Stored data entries

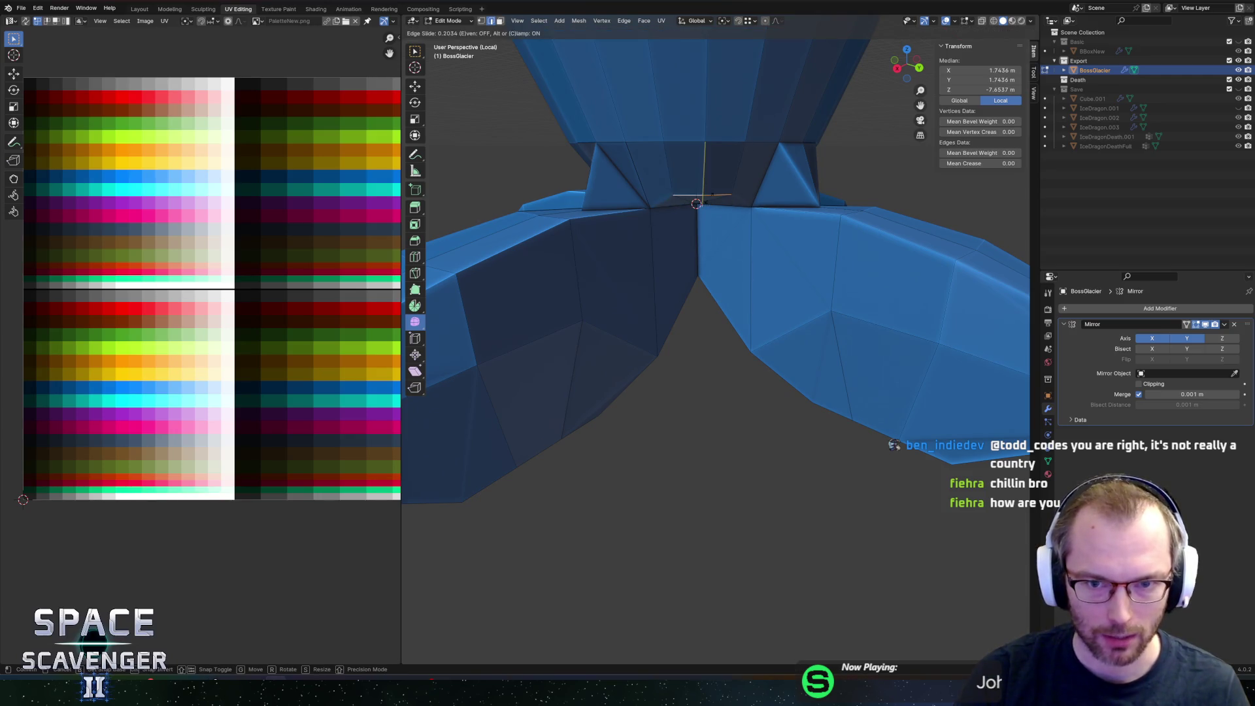
pyautogui.press('1')
pyautogui.click(586, 205)
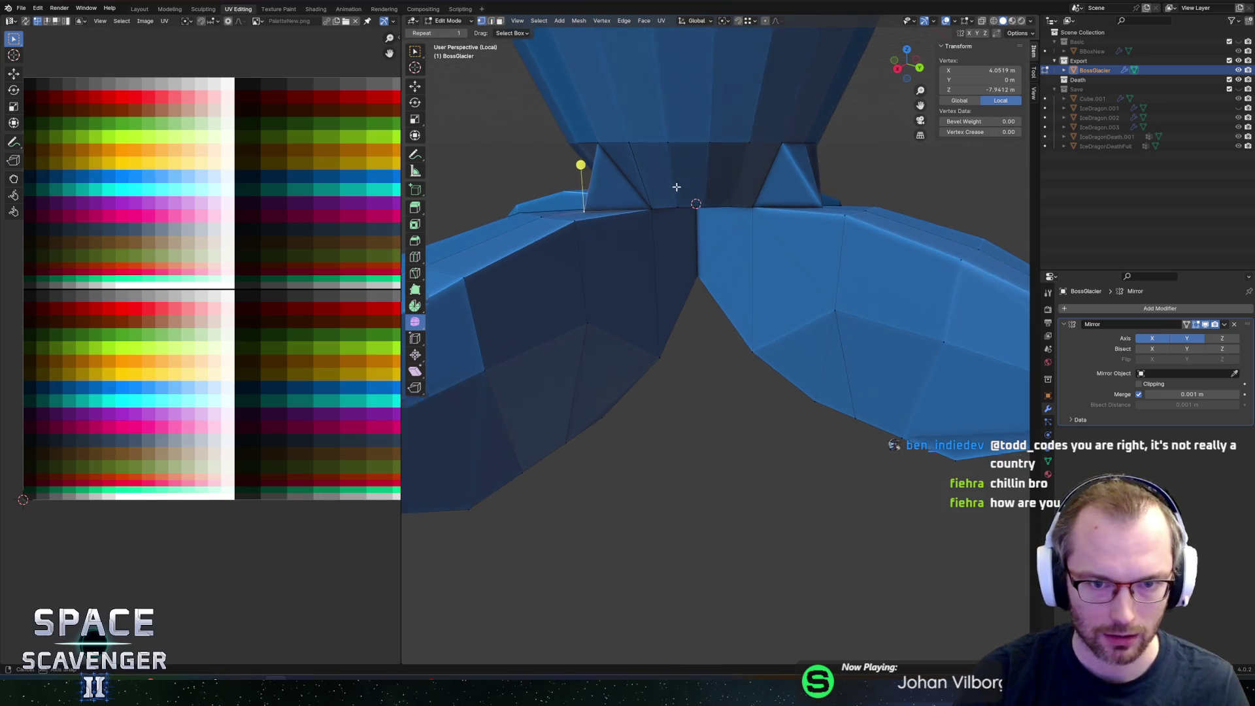
pyautogui.moveTo(672, 190); pyautogui.dragTo(688, 180, button='middle')
pyautogui.keyDown('shift'); pyautogui.click(666, 157); pyautogui.keyUp('shift')
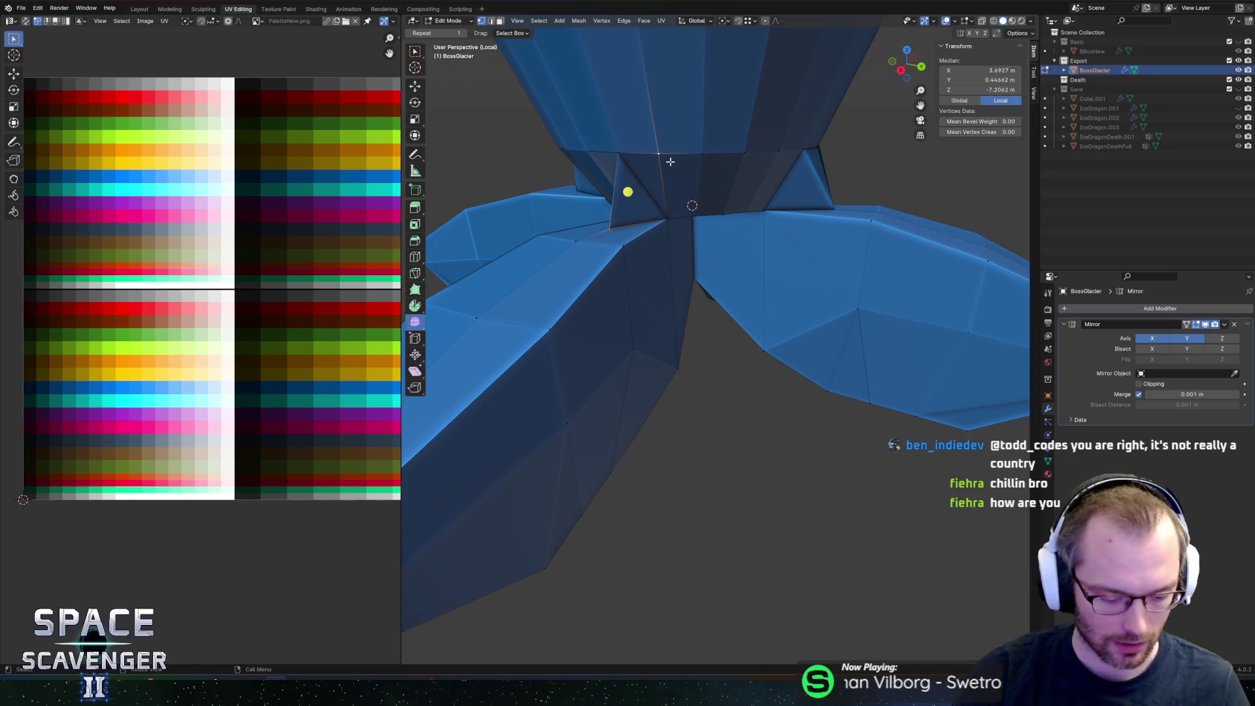
pyautogui.press('f')
# Step: Select the two edges at the fin joint and edge-slide them toward the centre
pyautogui.moveTo(799, 161)
pyautogui.mouseDown(button='middle')
pyautogui.moveTo(713, 178)
pyautogui.moveTo(787, 216)
pyautogui.mouseUp(button='middle')
pyautogui.click(711, 179)
pyautogui.keyDown('shift'); pyautogui.click(713, 172); pyautogui.keyUp('shift')
pyautogui.moveTo(690, 216)
pyautogui.mouseDown(button='middle')
pyautogui.moveTo(745, 189)
pyautogui.moveTo(748, 255)
pyautogui.mouseUp(button='middle')
pyautogui.click(718, 251)
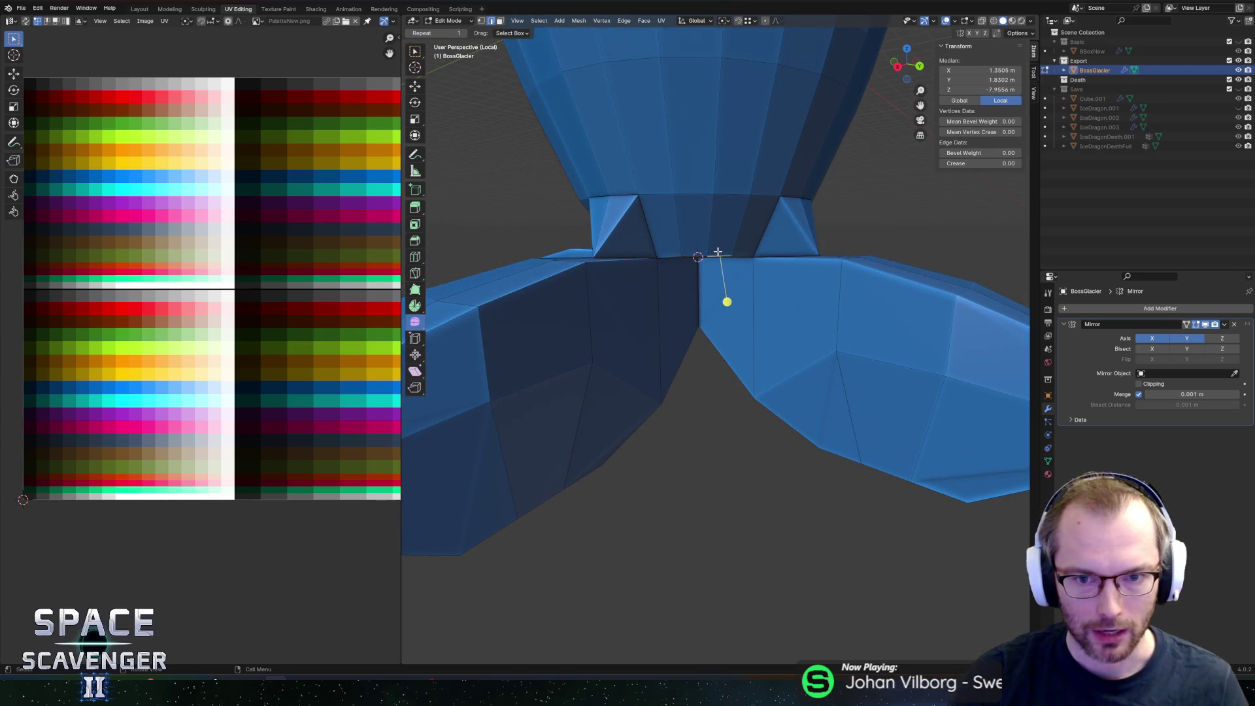
pyautogui.keyDown('shift'); pyautogui.click(696, 257); pyautogui.keyUp('shift')
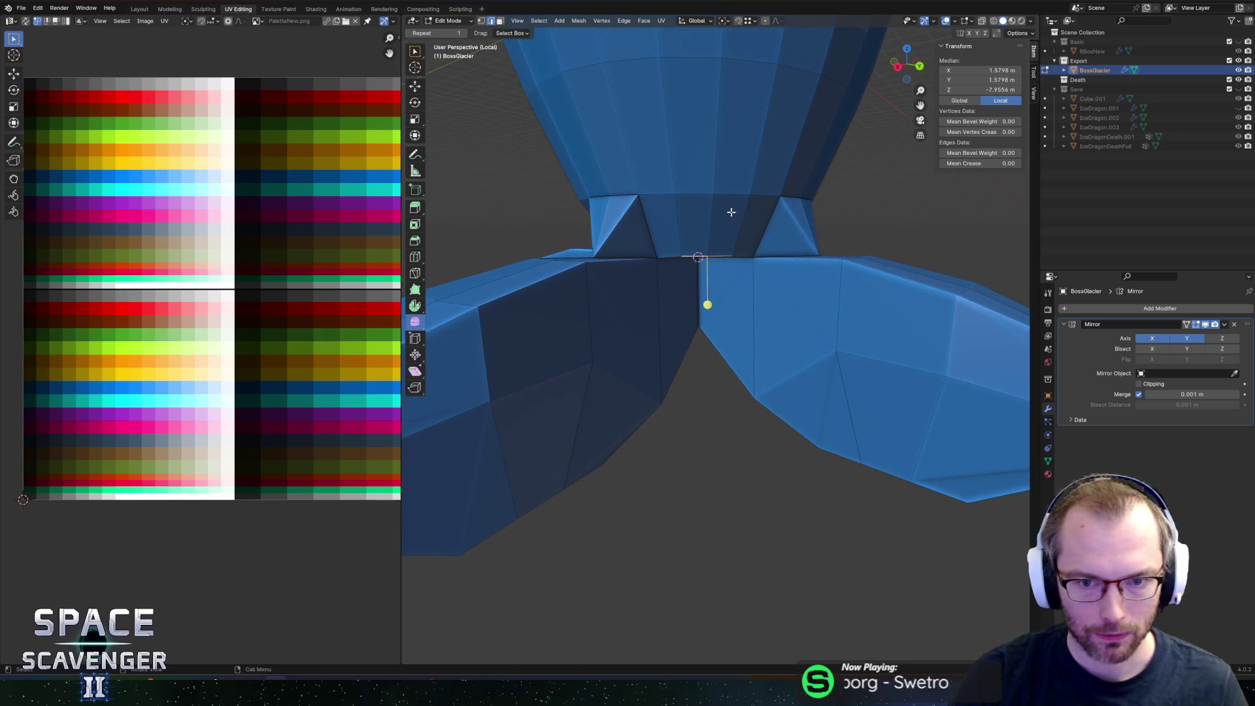
pyautogui.moveTo(698, 257); pyautogui.dragTo(700, 262, button='middle')
pyautogui.press('g')
pyautogui.press('g')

What the task requires | Without the pictures, write out every line above exactly as it appears.

The completed task |
pyautogui.press('1')
pyautogui.click(586, 205)
pyautogui.moveTo(672, 190); pyautogui.dragTo(688, 180, button='middle')
pyautogui.keyDown('shift'); pyautogui.click(666, 157); pyautogui.keyUp('shift')
pyautogui.press('f')
# Step: Select the two edges at the fin joint and edge-slide them toward the centre
pyautogui.moveTo(799, 161)
pyautogui.mouseDown(button='middle')
pyautogui.moveTo(713, 178)
pyautogui.moveTo(787, 216)
pyautogui.mouseUp(button='middle')
pyautogui.click(711, 179)
pyautogui.keyDown('shift'); pyautogui.click(713, 172); pyautogui.keyUp('shift')
pyautogui.moveTo(690, 216)
pyautogui.mouseDown(button='middle')
pyautogui.moveTo(745, 189)
pyautogui.moveTo(748, 255)
pyautogui.mouseUp(button='middle')
pyautogui.click(718, 251)
pyautogui.keyDown('shift'); pyautogui.click(696, 257); pyautogui.keyUp('shift')
pyautogui.moveTo(698, 257); pyautogui.dragTo(700, 262, button='middle')
pyautogui.press('g')
pyautogui.press('g')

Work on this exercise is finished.